The Nogo N2 belongs to the family of anterior N2 components that are generally assumed to reflect processes involved in top-down cognitive control (see Folstein and Van Petten, 2008
, for a recent review). They originate in medial prefrontal areas, such as the anterior cingulate cortex, that are involved in top-down cognitive and motor control (e.g. Kok, 1986
; Nieuwenhuis et al., 2003
; Taylor et al., 2007
). Several lines of evidence suggest that the Nogo N2 is specifically related to the inhibition of planned or pre-activated overt responses. Larger Nogo N2 components are triggered by non-target stimuli in overt response tasks than in tasks that involve silent counting (Pfefferbaum et al., 1985
; see also Bruin and Wijers, 2002
). The amplitude of this component is linked to the success of response inhibition, as it is larger for participants with low as compared to high False Alarm rates. Larger Nogo N2s are found when Go and Nogo stimuli are physically similar, in line with the view that more response inhibition is needed when non-target stimuli frequently trigger incorrect response activation (Azizian et al., 2006
). It should be noted, however, that other authors (e.g. Nieuwenhuis et al., 2003
; Yeung et al., 2004
) have suggested that the Nogo N2 is not exclusively associated with response inhibition, but also, or even primarily, with the monitoring of conflict that is triggered by the competition between tendencies to execute or inhibit a specific response. In support of their interpretation, Nieuwenhuis et al. (2003)

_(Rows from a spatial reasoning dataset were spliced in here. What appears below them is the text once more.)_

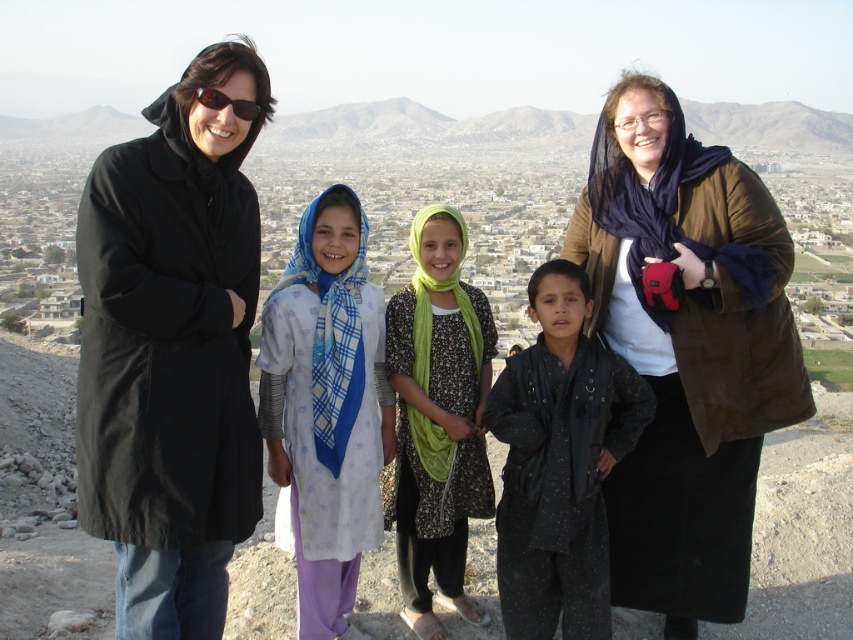
Question: Considering the real-world distances, which object is farthest from the black textured jacket at center?

Choices:
 (A) brown suede jacket at upper right
 (B) black fabric coat at left

Answer: (B)

Question: Is black fabric coat at left closer to camera compared to brown suede jacket at upper right?

Choices:
 (A) yes
 (B) no

Answer: (A)

Question: Among these objects, which one is farthest from the camera?

Choices:
 (A) black textured jacket at center
 (B) black fabric coat at left
 (C) brown suede jacket at upper right

Answer: (A)

Question: Can you confirm if brown suede jacket at upper right is smaller than light purple fabric dress at center?

Choices:
 (A) yes
 (B) no

Answer: (B)

Question: Is brown suede jacket at upper right in front of black textured jacket at center?

Choices:
 (A) no
 (B) yes

Answer: (B)

Question: Which of the following is the farthest from the observer?

Choices:
 (A) (606, 214)
 (B) (566, 320)
 (C) (260, 387)

Answer: (A)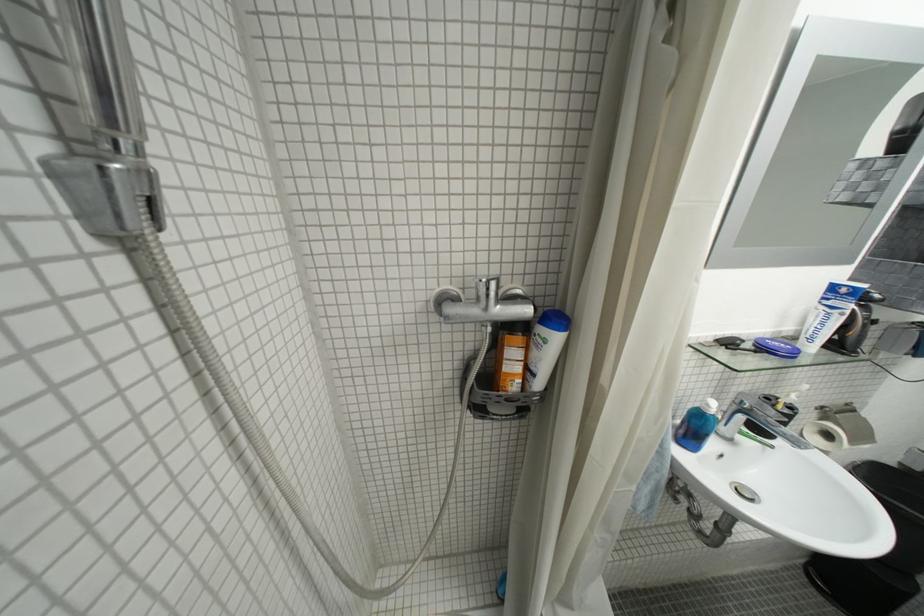
Find where to lift the chrome faucet handle. Please return your answer as a coordinate pair (x, y).

(773, 415)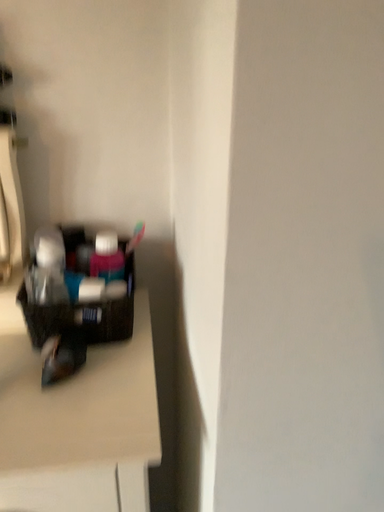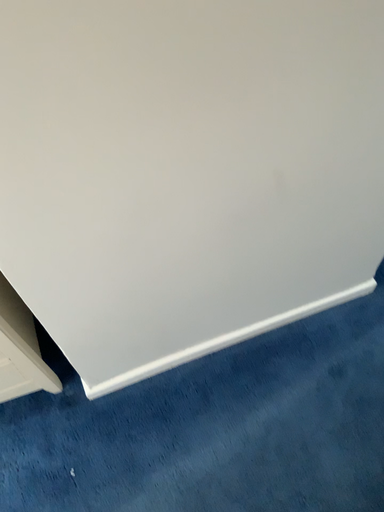
Question: Which way did the camera rotate in the video?

Choices:
 (A) rotated upward
 (B) rotated downward

Answer: (B)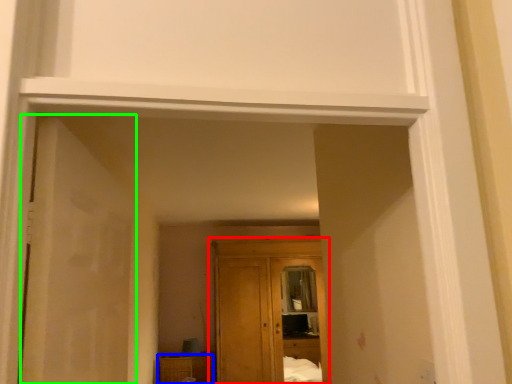
Question: Based on their relative distances, which object is farther from cupboard (highlighted by a red box)? Choose from cabinetry (highlighted by a blue box) and door (highlighted by a green box).

Choices:
 (A) cabinetry
 (B) door

Answer: (B)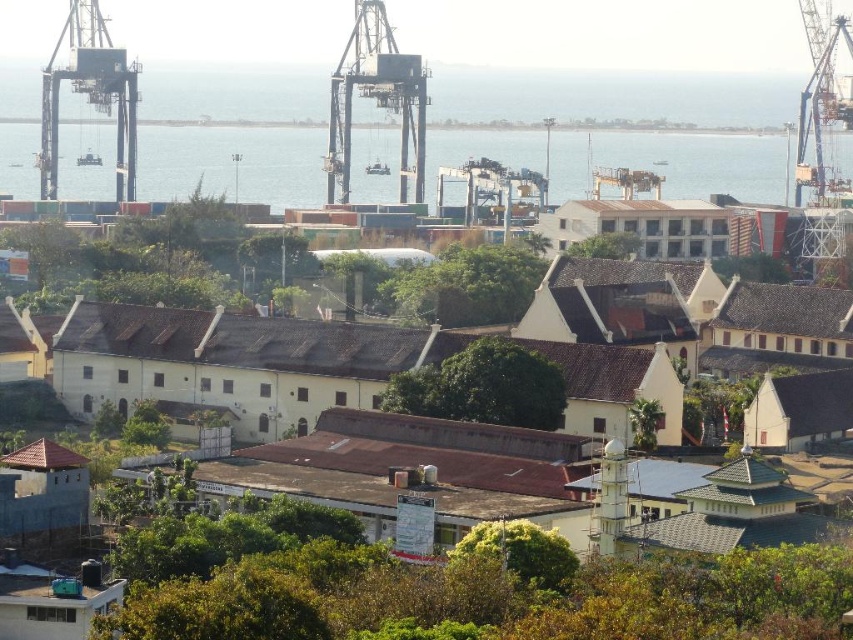
Does metallic industrial crane at center have a larger size compared to metallic industrial crane at upper right?

Correct, metallic industrial crane at center is larger in size than metallic industrial crane at upper right.

Is point (329, 188) farther from camera compared to point (817, 164)?

That is True.

Find the location of a particular element. Image resolution: width=853 pixels, height=640 pixels. metallic industrial crane at center is located at coordinates (375, 99).

Between point (422, 166) and point (41, 122), which one is positioned in front?

Point (422, 166) is more forward.

I want to click on metallic industrial crane at center, so click(x=375, y=99).

Locate an element on the screen. metallic industrial crane at center is located at coordinates (375, 99).

Between point (68, 72) and point (833, 186), which one is positioned behind?

The point (68, 72) is behind.

What do you see at coordinates (90, 93) in the screenshot? Image resolution: width=853 pixels, height=640 pixels. I see `metallic gray crane at upper left` at bounding box center [90, 93].

Identify the location of metallic gray crane at upper left. The width and height of the screenshot is (853, 640). (90, 93).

found that when Go stimuli were rare, and Nogo stimuli frequent, an enhanced anterior N2 was triggered by Go stimuli, suggesting that low-probability events may elicit response conflict irrespective of their status as Go or Nogo stimuli.

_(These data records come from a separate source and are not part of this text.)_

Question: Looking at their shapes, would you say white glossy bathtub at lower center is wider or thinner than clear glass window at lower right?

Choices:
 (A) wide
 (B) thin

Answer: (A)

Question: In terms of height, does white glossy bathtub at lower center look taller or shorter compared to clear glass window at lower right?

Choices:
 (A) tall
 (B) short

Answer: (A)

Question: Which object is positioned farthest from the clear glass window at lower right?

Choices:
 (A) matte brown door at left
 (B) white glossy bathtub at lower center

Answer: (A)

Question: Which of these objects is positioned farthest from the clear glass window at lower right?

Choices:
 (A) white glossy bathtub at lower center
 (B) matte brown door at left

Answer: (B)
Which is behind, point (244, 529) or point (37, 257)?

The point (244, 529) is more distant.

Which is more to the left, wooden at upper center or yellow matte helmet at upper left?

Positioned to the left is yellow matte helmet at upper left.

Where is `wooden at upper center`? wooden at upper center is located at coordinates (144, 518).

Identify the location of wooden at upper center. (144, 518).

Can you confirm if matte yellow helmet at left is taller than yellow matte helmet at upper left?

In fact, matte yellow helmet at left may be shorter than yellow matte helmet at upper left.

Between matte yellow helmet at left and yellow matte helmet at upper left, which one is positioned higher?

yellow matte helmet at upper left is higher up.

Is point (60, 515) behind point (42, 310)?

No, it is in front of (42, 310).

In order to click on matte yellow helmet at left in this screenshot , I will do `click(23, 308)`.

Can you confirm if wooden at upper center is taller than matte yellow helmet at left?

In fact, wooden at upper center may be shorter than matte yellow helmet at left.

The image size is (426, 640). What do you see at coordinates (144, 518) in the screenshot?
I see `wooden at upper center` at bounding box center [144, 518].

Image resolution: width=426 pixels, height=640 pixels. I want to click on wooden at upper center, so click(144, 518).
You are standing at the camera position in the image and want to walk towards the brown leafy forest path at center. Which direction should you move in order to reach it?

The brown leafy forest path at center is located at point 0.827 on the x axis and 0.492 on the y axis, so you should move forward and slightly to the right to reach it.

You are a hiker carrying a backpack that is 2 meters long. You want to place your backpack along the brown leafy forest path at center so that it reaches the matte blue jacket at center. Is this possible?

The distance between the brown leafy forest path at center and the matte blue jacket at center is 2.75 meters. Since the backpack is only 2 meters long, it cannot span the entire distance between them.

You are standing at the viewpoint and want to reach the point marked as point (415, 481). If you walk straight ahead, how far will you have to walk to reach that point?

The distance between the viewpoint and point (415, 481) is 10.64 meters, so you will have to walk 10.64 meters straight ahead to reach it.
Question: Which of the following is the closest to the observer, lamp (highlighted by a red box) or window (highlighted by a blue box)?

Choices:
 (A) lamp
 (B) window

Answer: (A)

In the present study, we used Nogo N2 amplitudes as an index for the efficiency of response inhibition triggered by Nogo faces, based on the comprehensive evidence discussed above that this component is linked to the inhibition of motor responses. In order to minimize or eliminate the possible impact of conflict monitoring associated with the presentation of low-probability events (e.g. Nieuwenhuis et al., 2003
), Go and Nogo stimuli were always equiprobable. Here, the discrimination between Go and Nogo stimuli was based on the perceptually demanding process of identifying the race of individual novel faces, which makes it likely that the speed and efficiency of response inhibition might vary considerably across trials. If the efficiency of response inhibition elicited by Nogo stimuli was directly linked to their subsequent affective devaluation, then trustworthiness ratings for Nogo stimuli should be lower on those trials where response inhibition was strong and a large Nogo N2 was elicited. In contrast, more positive trustworthiness ratings should be observed for trials with less efficient response inhibition, as reflected by a smaller Nogo N2 component.

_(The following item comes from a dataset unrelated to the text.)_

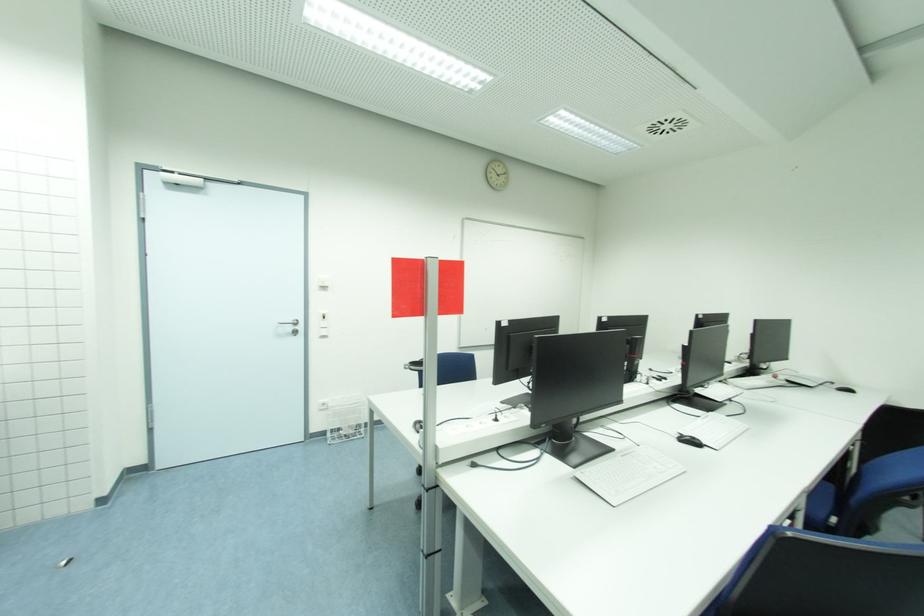
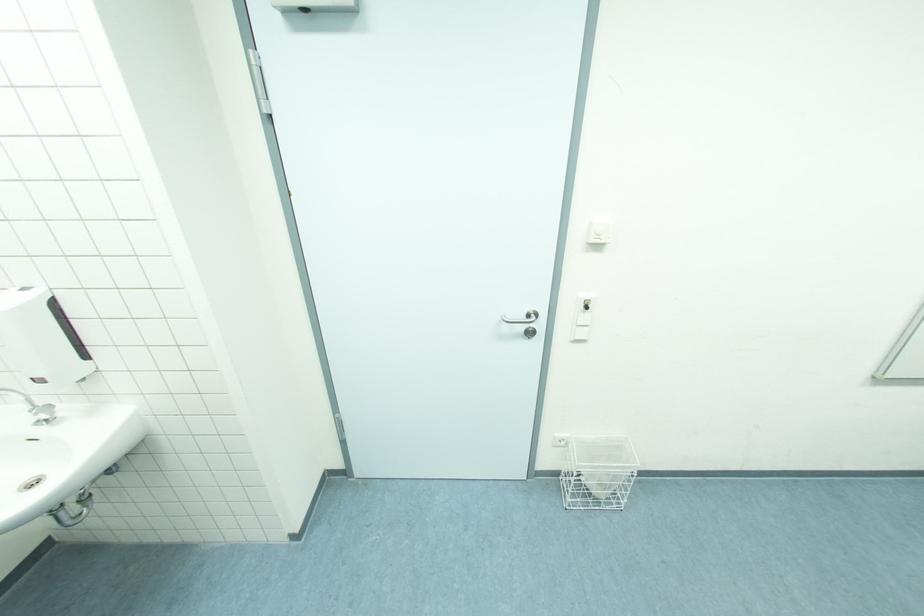
Where in the second image is the point corresponding to [298,334] from the first image?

In theory, these predictions should be tested by measuring the Nogo N2 directly on single trials, and then correlating its amplitude with the subsequent trustworthiness rating of each face. In reality, computing ERP components such as the Nogo N2 requires averaging a large number of EEG waveforms obtained on Go and Nogo trials. To accommodate this requirement, we used the trustworthiness ratings obtained for each individual face in the second evaluation part of each block as a criterion for sorting EEG responses to each face in the preceding Go–Nogo task phase (again analogous to the logic previously employed in Kiss et al., 2007
). Separate ERPs in response to Go and Nogo faces were computed as a function of whether each face was subsequently rated as high (3 or 4) or low (1 or 2) in trustworthiness. When computing the Nogo N2 (a contrast between ERPs triggered in response to Go versus Nogo stimuli), it is important that Go and Nogo stimuli do not differ on any other perceptual and cognitive dimension apart from their response assignment. Therefore, we contrasted Go and Nogo ERPs separately for high-rated and low-rated stimuli. Specifically, ERPs obtained on trials with subsequently high-rated Nogo stimuli were compared to ERPs obtained on trials with subsequently high-rated Go stimuli; and the analogous comparison was conducted for low-rated stimuli. If the efficiency of response inhibition triggered by individual Nogo faces was directly linked to their subsequent emotional devaluation, the Nogo N2 should be larger on those trials where faces were later rated as less trustworthy as compared to trials with faces that would later receive a more positive rating.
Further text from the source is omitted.